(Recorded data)

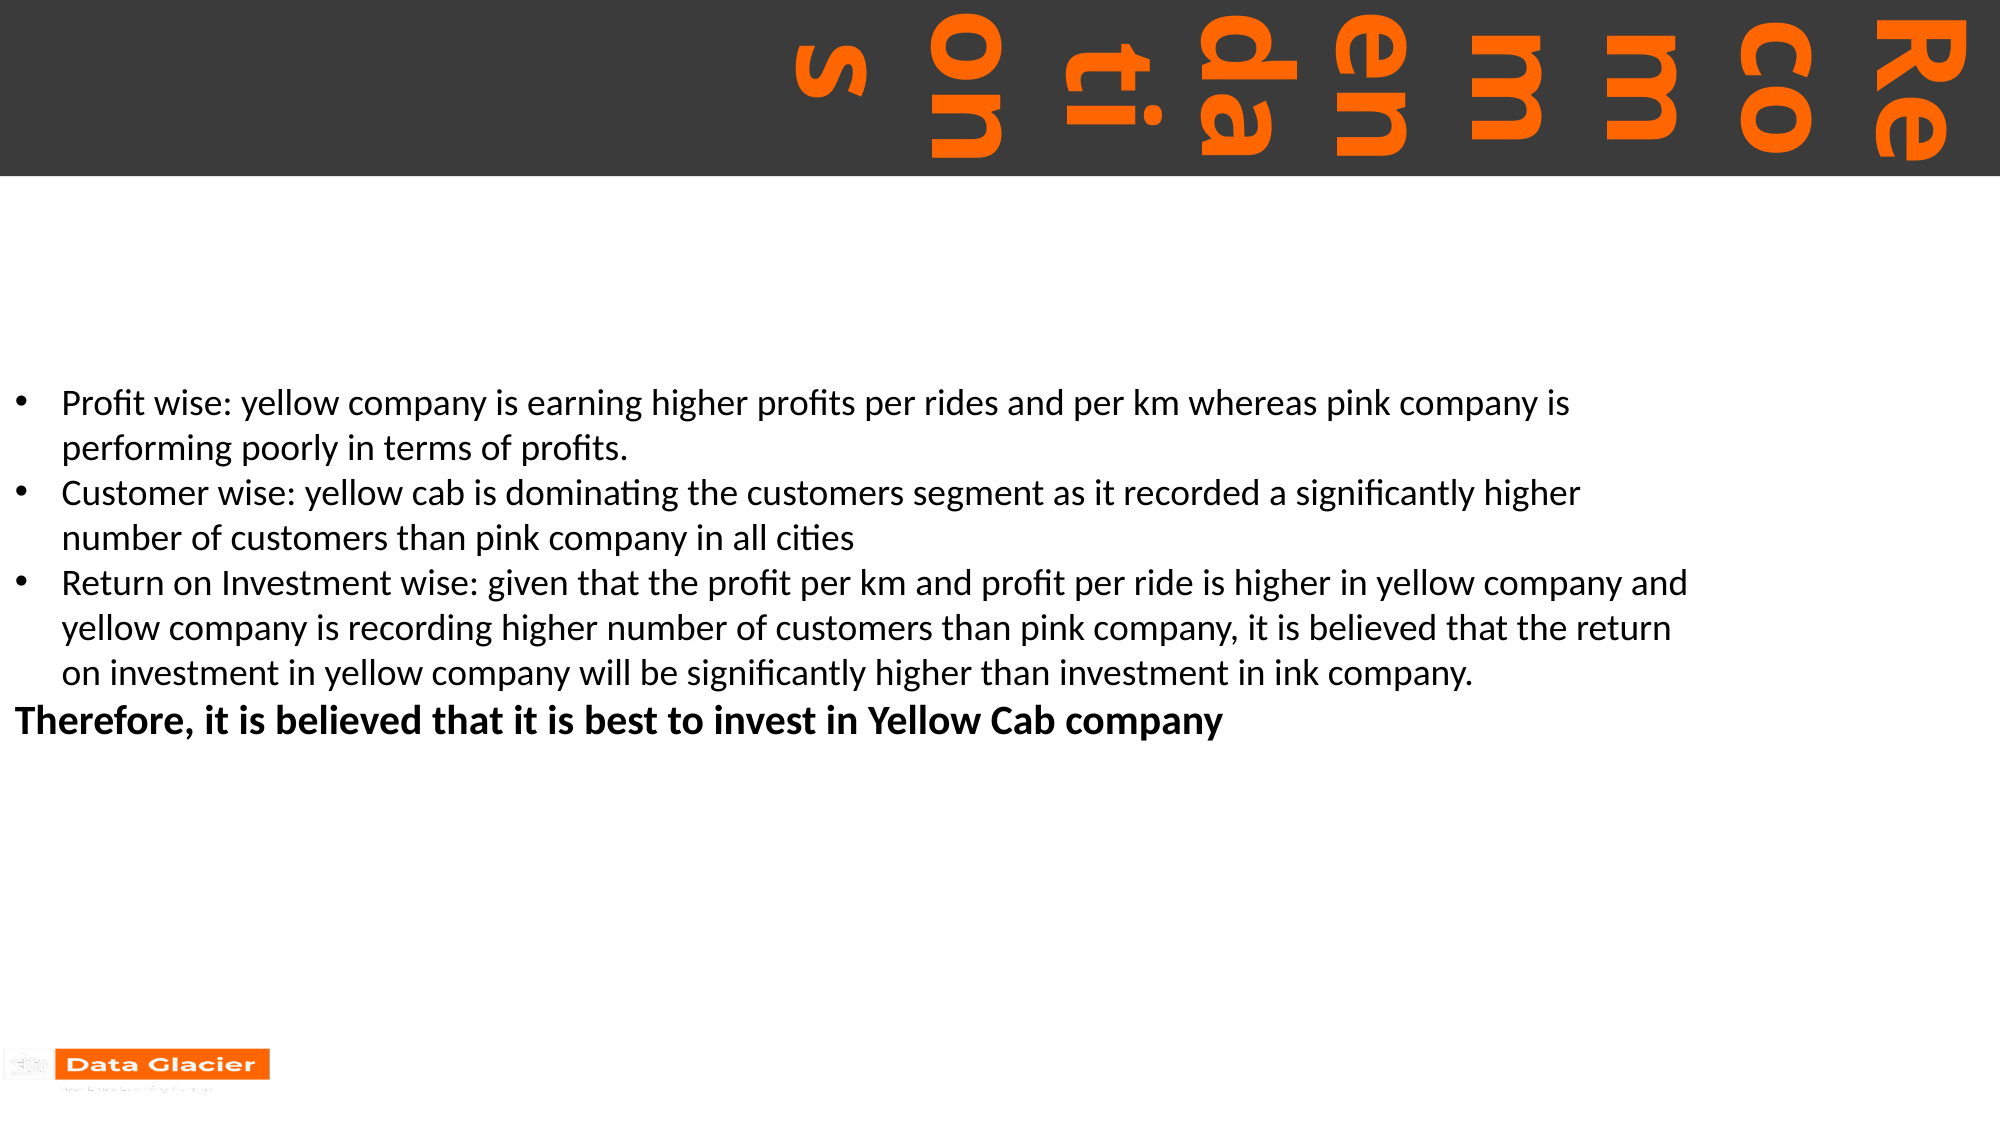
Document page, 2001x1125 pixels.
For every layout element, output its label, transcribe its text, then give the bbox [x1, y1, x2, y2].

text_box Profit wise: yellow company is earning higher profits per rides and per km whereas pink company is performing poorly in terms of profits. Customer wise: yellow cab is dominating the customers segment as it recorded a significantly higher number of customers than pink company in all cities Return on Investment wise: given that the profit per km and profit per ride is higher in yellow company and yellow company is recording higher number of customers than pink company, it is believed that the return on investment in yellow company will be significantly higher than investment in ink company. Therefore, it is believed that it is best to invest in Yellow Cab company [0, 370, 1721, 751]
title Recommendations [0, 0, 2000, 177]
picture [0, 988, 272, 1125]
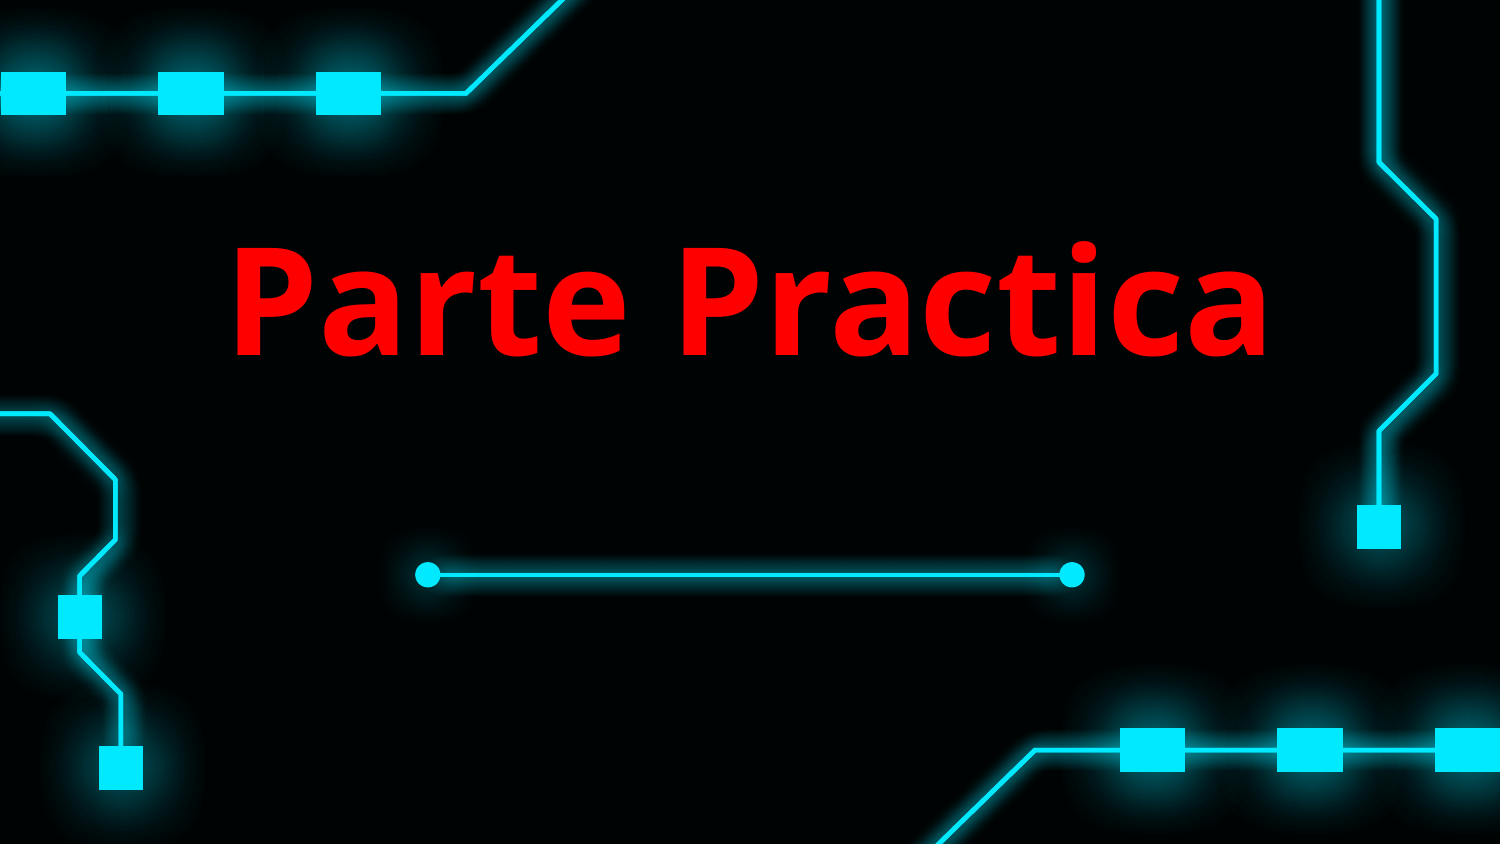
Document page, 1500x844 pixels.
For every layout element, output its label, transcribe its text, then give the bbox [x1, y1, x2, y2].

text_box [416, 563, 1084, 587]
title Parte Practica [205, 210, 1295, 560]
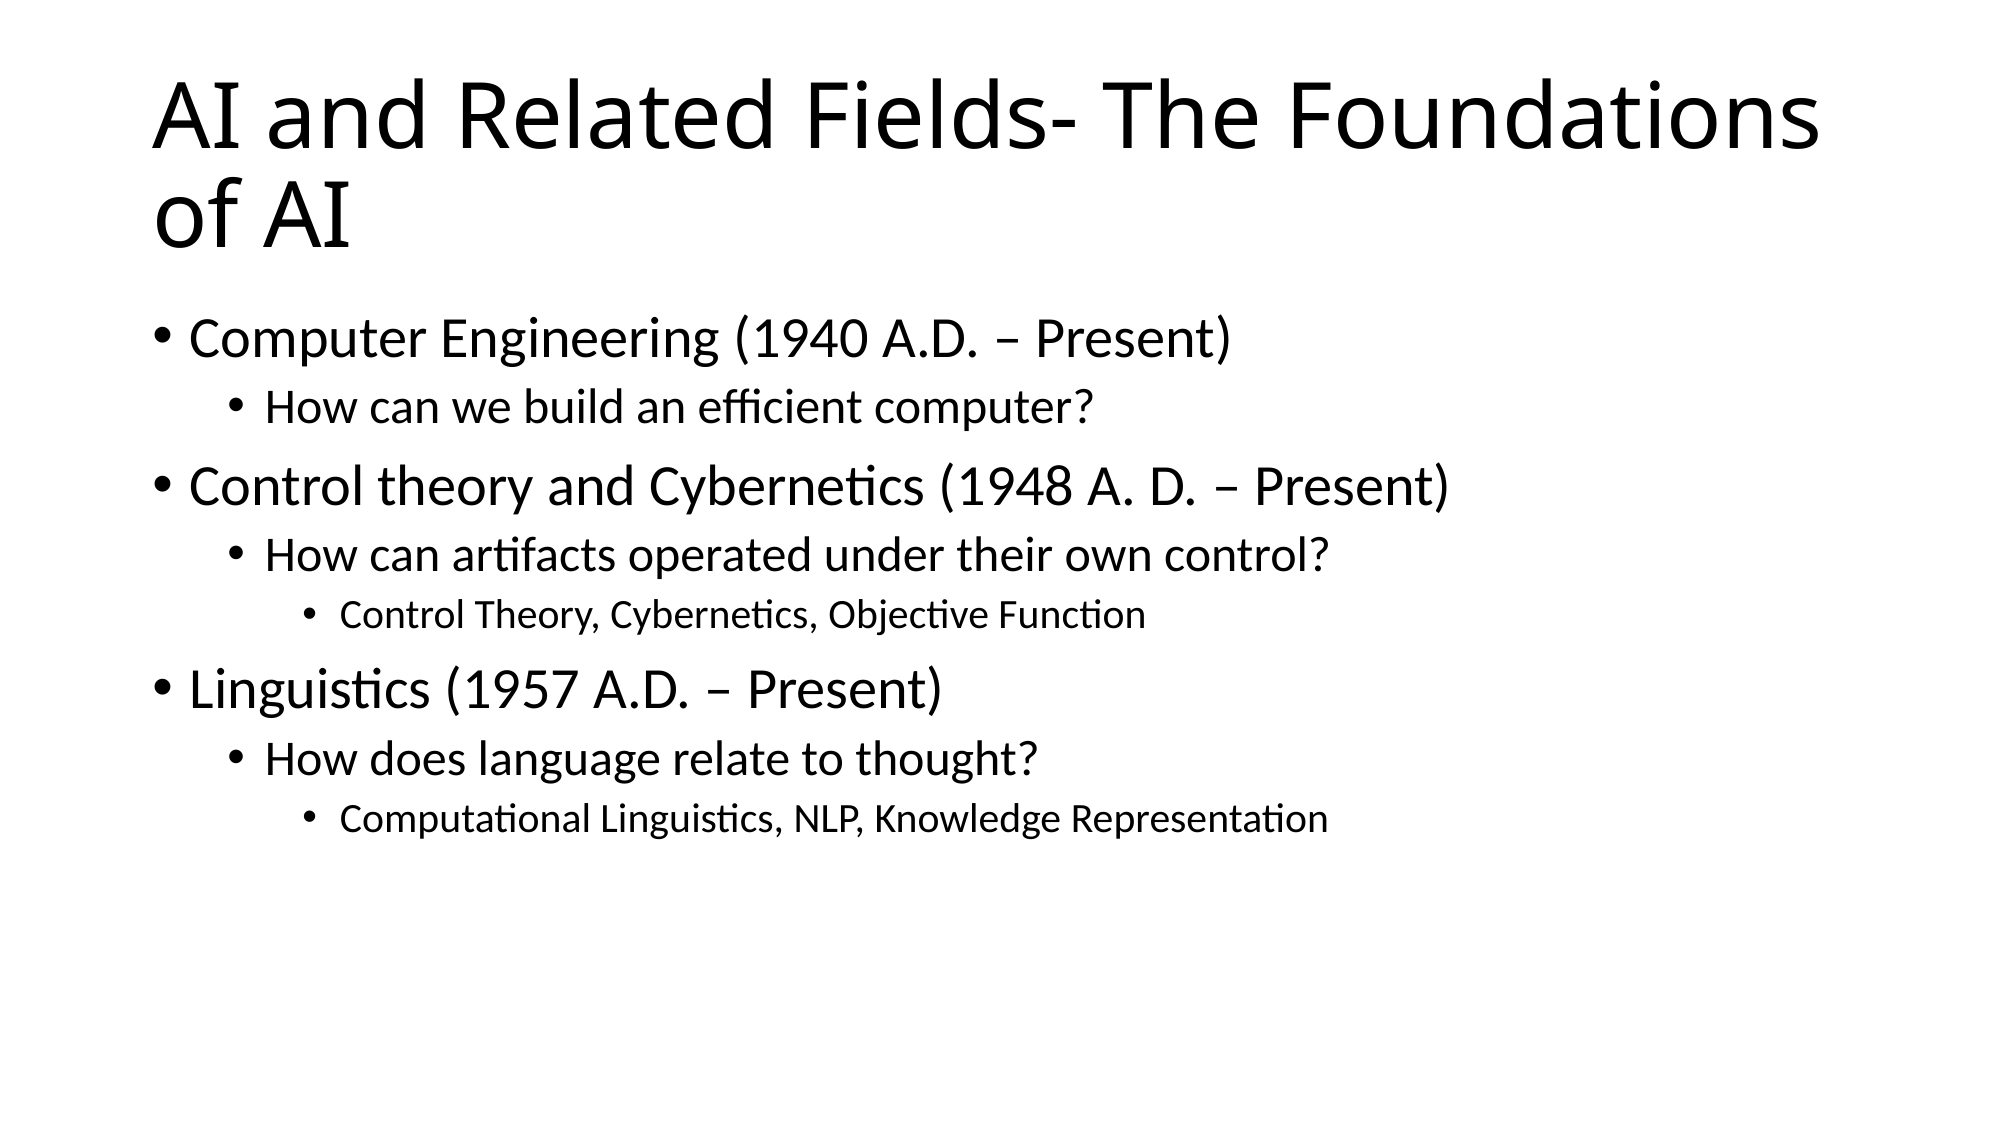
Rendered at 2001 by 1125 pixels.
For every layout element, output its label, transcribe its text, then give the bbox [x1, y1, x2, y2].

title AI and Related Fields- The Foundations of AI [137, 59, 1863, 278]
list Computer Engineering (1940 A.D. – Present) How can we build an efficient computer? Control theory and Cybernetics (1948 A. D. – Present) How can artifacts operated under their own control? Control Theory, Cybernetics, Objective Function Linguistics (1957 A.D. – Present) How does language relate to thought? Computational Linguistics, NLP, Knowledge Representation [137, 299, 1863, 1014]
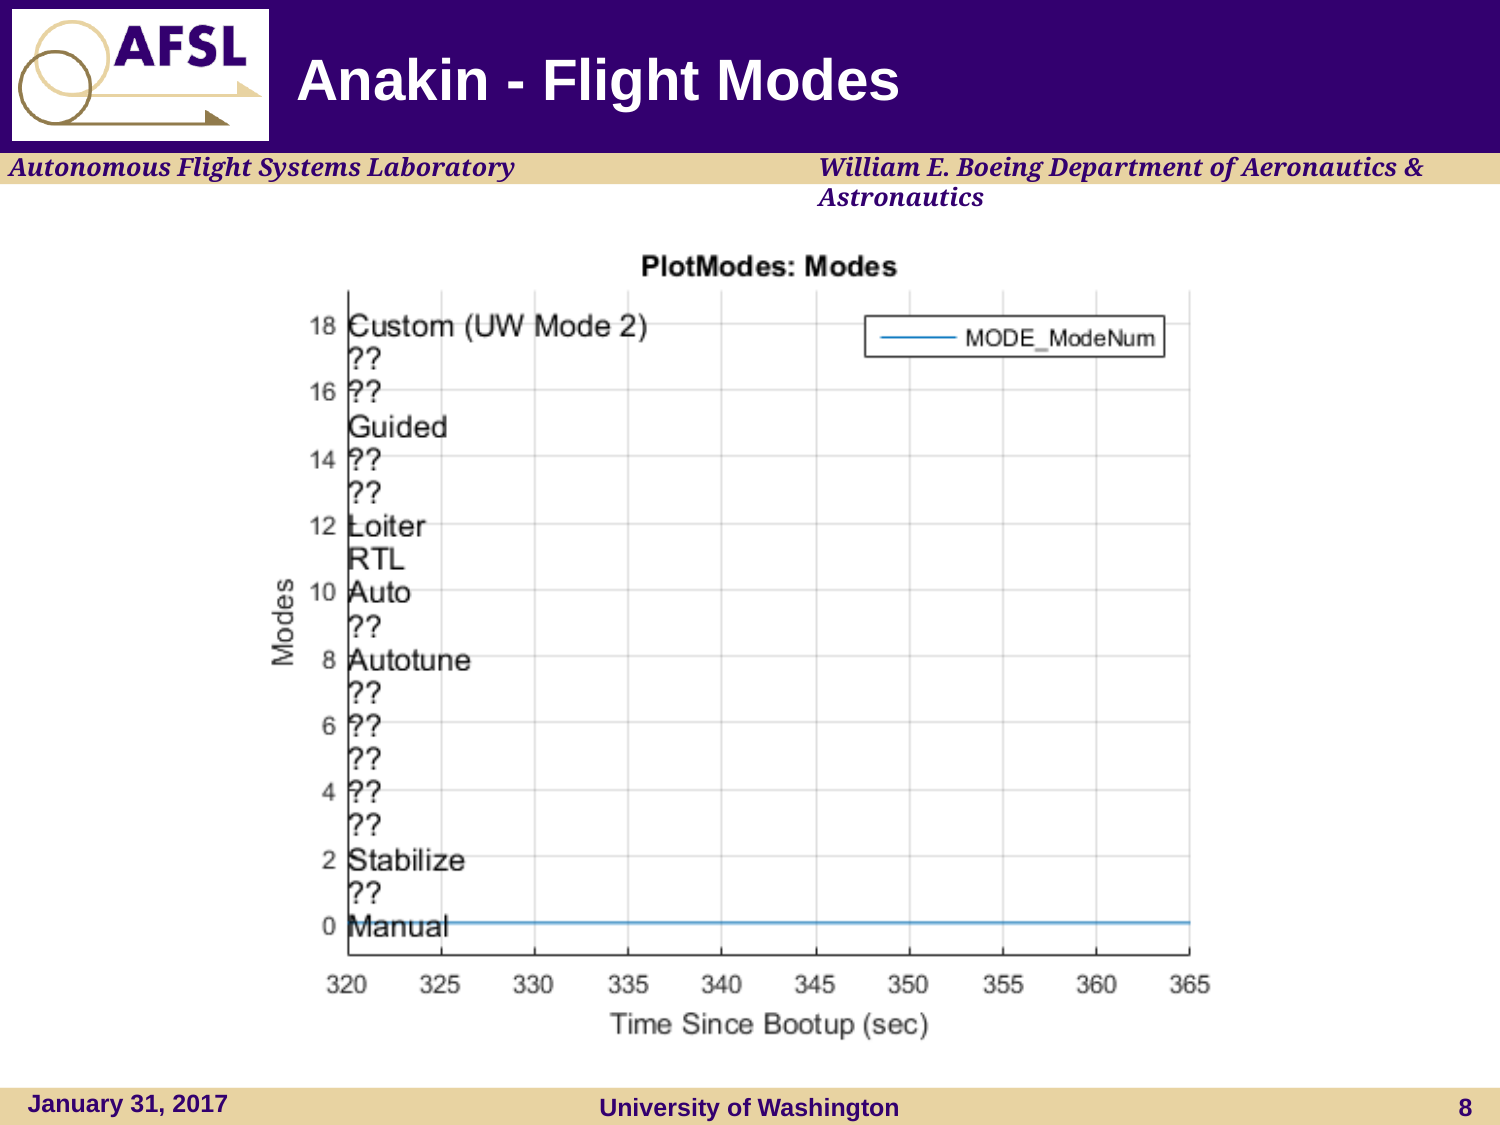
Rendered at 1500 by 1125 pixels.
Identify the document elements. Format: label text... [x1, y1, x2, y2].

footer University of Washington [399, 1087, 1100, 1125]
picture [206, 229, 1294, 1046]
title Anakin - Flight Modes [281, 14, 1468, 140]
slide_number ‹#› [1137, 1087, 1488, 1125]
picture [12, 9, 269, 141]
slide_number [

Assignment
Transcribe the records in full and exactly. Pictures stay out.

Problem solution
Document page, 2001x1125 pixels.
For every layout element, output its label, transcribe its text, then give the bbox [x1, y1, x2, y2].

text_box Profit wise: yellow company is earning higher profits per rides and per km whereas pink company is performing poorly in terms of profits. Customer wise: yellow cab is dominating the customers segment as it recorded a significantly higher number of customers than pink company in all cities Return on Investment wise: given that the profit per km and profit per ride is higher in yellow company and yellow company is recording higher number of customers than pink company, it is believed that the return on investment in yellow company will be significantly higher than investment in ink company. Therefore, it is believed that it is best to invest in Yellow Cab company [0, 370, 1721, 751]
title Recommendations [0, 0, 2000, 177]
picture [0, 988, 272, 1125]
Document page, 1500x844 pixels.
For every layout element, output its label, transcribe its text, then give the bbox [x1, y1, x2, y2].

text_box [416, 563, 1084, 587]
title Parte Practica [205, 210, 1295, 560]
Rendered at 2001 by 1125 pixels.
For every layout element, output its label, transcribe its text, then give the bbox [x1, y1, x2, y2].

title AI and Related Fields- The Foundations of AI [137, 59, 1863, 278]
list Computer Engineering (1940 A.D. – Present) How can we build an efficient computer? Control theory and Cybernetics (1948 A. D. – Present) How can artifacts operated under their own control? Control Theory, Cybernetics, Objective Function Linguistics (1957 A.D. – Present) How does language relate to thought? Computational Linguistics, NLP, Knowledge Representation [137, 299, 1863, 1014]
Rendered at 1500 by 1125 pixels.
Identify the document elements. Format: label text... [x1, y1, x2, y2].

footer University of Washington [399, 1087, 1100, 1125]
picture [206, 229, 1294, 1046]
title Anakin - Flight Modes [281, 14, 1468, 140]
slide_number ‹#› [1137, 1087, 1488, 1125]
picture [12, 9, 269, 141]
slide_number [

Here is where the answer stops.